*DIRECTIONS FOR THIS TASK*.
Could you rewrite the material below in full, swapping every "kompetentingoms institucijoms" for "atsakingoms institucijoms" and leaving all else unchanged?

*RECORDS SHOWN*.
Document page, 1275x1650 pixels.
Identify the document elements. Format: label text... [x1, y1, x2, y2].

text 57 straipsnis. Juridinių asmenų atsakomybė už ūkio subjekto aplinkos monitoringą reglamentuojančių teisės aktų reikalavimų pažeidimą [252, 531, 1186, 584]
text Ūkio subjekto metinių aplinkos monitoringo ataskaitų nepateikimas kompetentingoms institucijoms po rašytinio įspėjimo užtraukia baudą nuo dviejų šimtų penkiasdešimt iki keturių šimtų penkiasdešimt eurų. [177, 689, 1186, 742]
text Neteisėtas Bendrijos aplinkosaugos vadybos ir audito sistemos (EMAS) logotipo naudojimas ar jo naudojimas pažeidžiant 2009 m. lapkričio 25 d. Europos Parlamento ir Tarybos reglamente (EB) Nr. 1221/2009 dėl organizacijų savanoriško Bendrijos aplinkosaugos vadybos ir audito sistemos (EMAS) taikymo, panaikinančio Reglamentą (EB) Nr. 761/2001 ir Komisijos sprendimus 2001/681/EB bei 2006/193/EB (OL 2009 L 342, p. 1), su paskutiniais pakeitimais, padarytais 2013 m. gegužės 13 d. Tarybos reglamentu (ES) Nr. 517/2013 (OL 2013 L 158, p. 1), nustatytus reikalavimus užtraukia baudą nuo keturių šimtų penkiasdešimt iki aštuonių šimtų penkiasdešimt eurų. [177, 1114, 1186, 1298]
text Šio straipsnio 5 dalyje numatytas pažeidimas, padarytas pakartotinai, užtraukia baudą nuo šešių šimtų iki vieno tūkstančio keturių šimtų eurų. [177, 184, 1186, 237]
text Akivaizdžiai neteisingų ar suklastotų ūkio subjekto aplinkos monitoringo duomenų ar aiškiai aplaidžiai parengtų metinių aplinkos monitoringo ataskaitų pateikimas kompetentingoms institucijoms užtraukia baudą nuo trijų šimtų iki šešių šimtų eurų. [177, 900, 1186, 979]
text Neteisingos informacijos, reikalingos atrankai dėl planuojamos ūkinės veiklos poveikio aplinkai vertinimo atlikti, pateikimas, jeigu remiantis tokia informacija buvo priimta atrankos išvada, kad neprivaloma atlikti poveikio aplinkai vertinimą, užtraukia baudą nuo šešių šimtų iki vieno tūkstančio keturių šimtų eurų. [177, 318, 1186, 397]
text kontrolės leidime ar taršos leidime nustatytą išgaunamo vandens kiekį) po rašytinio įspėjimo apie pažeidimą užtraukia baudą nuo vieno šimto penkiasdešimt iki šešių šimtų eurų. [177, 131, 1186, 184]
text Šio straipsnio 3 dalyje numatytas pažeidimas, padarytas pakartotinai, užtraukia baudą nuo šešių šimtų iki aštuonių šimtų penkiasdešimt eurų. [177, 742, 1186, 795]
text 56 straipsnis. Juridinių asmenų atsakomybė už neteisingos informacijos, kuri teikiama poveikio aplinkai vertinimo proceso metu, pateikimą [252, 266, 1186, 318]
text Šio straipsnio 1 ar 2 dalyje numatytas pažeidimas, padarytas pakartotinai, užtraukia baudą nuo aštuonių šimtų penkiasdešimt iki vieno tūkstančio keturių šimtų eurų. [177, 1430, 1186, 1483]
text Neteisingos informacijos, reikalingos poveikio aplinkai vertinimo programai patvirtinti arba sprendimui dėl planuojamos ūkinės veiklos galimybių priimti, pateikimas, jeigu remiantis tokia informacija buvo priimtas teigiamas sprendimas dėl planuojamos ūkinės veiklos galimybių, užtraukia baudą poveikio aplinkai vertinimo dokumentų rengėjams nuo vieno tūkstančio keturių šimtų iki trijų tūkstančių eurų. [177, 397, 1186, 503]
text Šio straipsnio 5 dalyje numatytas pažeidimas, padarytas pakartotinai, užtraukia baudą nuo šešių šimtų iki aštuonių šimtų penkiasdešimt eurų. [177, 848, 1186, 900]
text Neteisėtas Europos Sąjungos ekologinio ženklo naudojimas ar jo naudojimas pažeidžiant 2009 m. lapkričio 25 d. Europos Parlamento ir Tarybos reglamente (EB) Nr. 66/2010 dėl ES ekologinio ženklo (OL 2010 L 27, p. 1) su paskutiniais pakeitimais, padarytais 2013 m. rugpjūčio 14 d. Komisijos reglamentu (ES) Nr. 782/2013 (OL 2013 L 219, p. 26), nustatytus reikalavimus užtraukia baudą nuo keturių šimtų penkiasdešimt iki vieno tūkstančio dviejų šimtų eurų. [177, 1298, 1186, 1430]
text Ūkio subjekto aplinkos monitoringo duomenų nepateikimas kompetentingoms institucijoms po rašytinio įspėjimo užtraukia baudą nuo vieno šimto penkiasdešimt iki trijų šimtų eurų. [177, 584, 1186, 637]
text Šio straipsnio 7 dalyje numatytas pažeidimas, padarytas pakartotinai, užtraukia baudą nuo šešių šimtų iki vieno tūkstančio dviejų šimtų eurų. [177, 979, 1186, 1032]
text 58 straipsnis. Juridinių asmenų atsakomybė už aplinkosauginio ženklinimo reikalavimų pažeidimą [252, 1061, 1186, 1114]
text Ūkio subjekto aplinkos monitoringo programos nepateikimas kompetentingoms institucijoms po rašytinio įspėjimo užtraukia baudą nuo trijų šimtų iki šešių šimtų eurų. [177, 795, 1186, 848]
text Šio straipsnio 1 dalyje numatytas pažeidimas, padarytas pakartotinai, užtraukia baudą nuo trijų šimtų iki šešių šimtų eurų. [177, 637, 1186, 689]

*OUTPUT FOR THIS EXERCISE*.
Document page, 1275x1650 pixels.
Identify the document elements. Format: label text... [x1, y1, x2, y2].

text 57 straipsnis. Juridinių asmenų atsakomybė už ūkio subjekto aplinkos monitoringą reglamentuojančių teisės aktų reikalavimų pažeidimą [252, 531, 1186, 584]
text Ūkio subjekto metinių aplinkos monitoringo ataskaitų nepateikimas atsakingoms institucijoms po rašytinio įspėjimo užtraukia baudą nuo dviejų šimtų penkiasdešimt iki keturių šimtų penkiasdešimt eurų. [177, 689, 1186, 742]
text Neteisėtas Bendrijos aplinkosaugos vadybos ir audito sistemos (EMAS) logotipo naudojimas ar jo naudojimas pažeidžiant 2009 m. lapkričio 25 d. Europos Parlamento ir Tarybos reglamente (EB) Nr. 1221/2009 dėl organizacijų savanoriško Bendrijos aplinkosaugos vadybos ir audito sistemos (EMAS) taikymo, panaikinančio Reglamentą (EB) Nr. 761/2001 ir Komisijos sprendimus 2001/681/EB bei 2006/193/EB (OL 2009 L 342, p. 1), su paskutiniais pakeitimais, padarytais 2013 m. gegužės 13 d. Tarybos reglamentu (ES) Nr. 517/2013 (OL 2013 L 158, p. 1), nustatytus reikalavimus užtraukia baudą nuo keturių šimtų penkiasdešimt iki aštuonių šimtų penkiasdešimt eurų. [177, 1114, 1186, 1298]
text Šio straipsnio 5 dalyje numatytas pažeidimas, padarytas pakartotinai, užtraukia baudą nuo šešių šimtų iki vieno tūkstančio keturių šimtų eurų. [177, 184, 1186, 237]
text Akivaizdžiai neteisingų ar suklastotų ūkio subjekto aplinkos monitoringo duomenų ar aiškiai aplaidžiai parengtų metinių aplinkos monitoringo ataskaitų pateikimas atsakingoms institucijoms užtraukia baudą nuo trijų šimtų iki šešių šimtų eurų. [177, 900, 1186, 979]
text Neteisingos informacijos, reikalingos atrankai dėl planuojamos ūkinės veiklos poveikio aplinkai vertinimo atlikti, pateikimas, jeigu remiantis tokia informacija buvo priimta atrankos išvada, kad neprivaloma atlikti poveikio aplinkai vertinimą, užtraukia baudą nuo šešių šimtų iki vieno tūkstančio keturių šimtų eurų. [177, 318, 1186, 397]
text kontrolės leidime ar taršos leidime nustatytą išgaunamo vandens kiekį) po rašytinio įspėjimo apie pažeidimą užtraukia baudą nuo vieno šimto penkiasdešimt iki šešių šimtų eurų. [177, 131, 1186, 184]
text Šio straipsnio 3 dalyje numatytas pažeidimas, padarytas pakartotinai, užtraukia baudą nuo šešių šimtų iki aštuonių šimtų penkiasdešimt eurų. [177, 742, 1186, 795]
text 56 straipsnis. Juridinių asmenų atsakomybė už neteisingos informacijos, kuri teikiama poveikio aplinkai vertinimo proceso metu, pateikimą [252, 266, 1186, 318]
text Šio straipsnio 1 ar 2 dalyje numatytas pažeidimas, padarytas pakartotinai, užtraukia baudą nuo aštuonių šimtų penkiasdešimt iki vieno tūkstančio keturių šimtų eurų. [177, 1430, 1186, 1483]
text Neteisingos informacijos, reikalingos poveikio aplinkai vertinimo programai patvirtinti arba sprendimui dėl planuojamos ūkinės veiklos galimybių priimti, pateikimas, jeigu remiantis tokia informacija buvo priimtas teigiamas sprendimas dėl planuojamos ūkinės veiklos galimybių, užtraukia baudą poveikio aplinkai vertinimo dokumentų rengėjams nuo vieno tūkstančio keturių šimtų iki trijų tūkstančių eurų. [177, 397, 1186, 503]
text Šio straipsnio 5 dalyje numatytas pažeidimas, padarytas pakartotinai, užtraukia baudą nuo šešių šimtų iki aštuonių šimtų penkiasdešimt eurų. [177, 848, 1186, 900]
text Neteisėtas Europos Sąjungos ekologinio ženklo naudojimas ar jo naudojimas pažeidžiant 2009 m. lapkričio 25 d. Europos Parlamento ir Tarybos reglamente (EB) Nr. 66/2010 dėl ES ekologinio ženklo (OL 2010 L 27, p. 1) su paskutiniais pakeitimais, padarytais 2013 m. rugpjūčio 14 d. Komisijos reglamentu (ES) Nr. 782/2013 (OL 2013 L 219, p. 26), nustatytus reikalavimus užtraukia baudą nuo keturių šimtų penkiasdešimt iki vieno tūkstančio dviejų šimtų eurų. [177, 1298, 1186, 1430]
text Ūkio subjekto aplinkos monitoringo duomenų nepateikimas atsakingoms institucijoms po rašytinio įspėjimo užtraukia baudą nuo vieno šimto penkiasdešimt iki trijų šimtų eurų. [177, 584, 1186, 637]
text Šio straipsnio 7 dalyje numatytas pažeidimas, padarytas pakartotinai, užtraukia baudą nuo šešių šimtų iki vieno tūkstančio dviejų šimtų eurų. [177, 979, 1186, 1032]
text 58 straipsnis. Juridinių asmenų atsakomybė už aplinkosauginio ženklinimo reikalavimų pažeidimą [252, 1061, 1186, 1114]
text Ūkio subjekto aplinkos monitoringo programos nepateikimas atsakingoms institucijoms po rašytinio įspėjimo užtraukia baudą nuo trijų šimtų iki šešių šimtų eurų. [177, 795, 1186, 848]
text Šio straipsnio 1 dalyje numatytas pažeidimas, padarytas pakartotinai, užtraukia baudą nuo trijų šimtų iki šešių šimtų eurų. [177, 637, 1186, 689]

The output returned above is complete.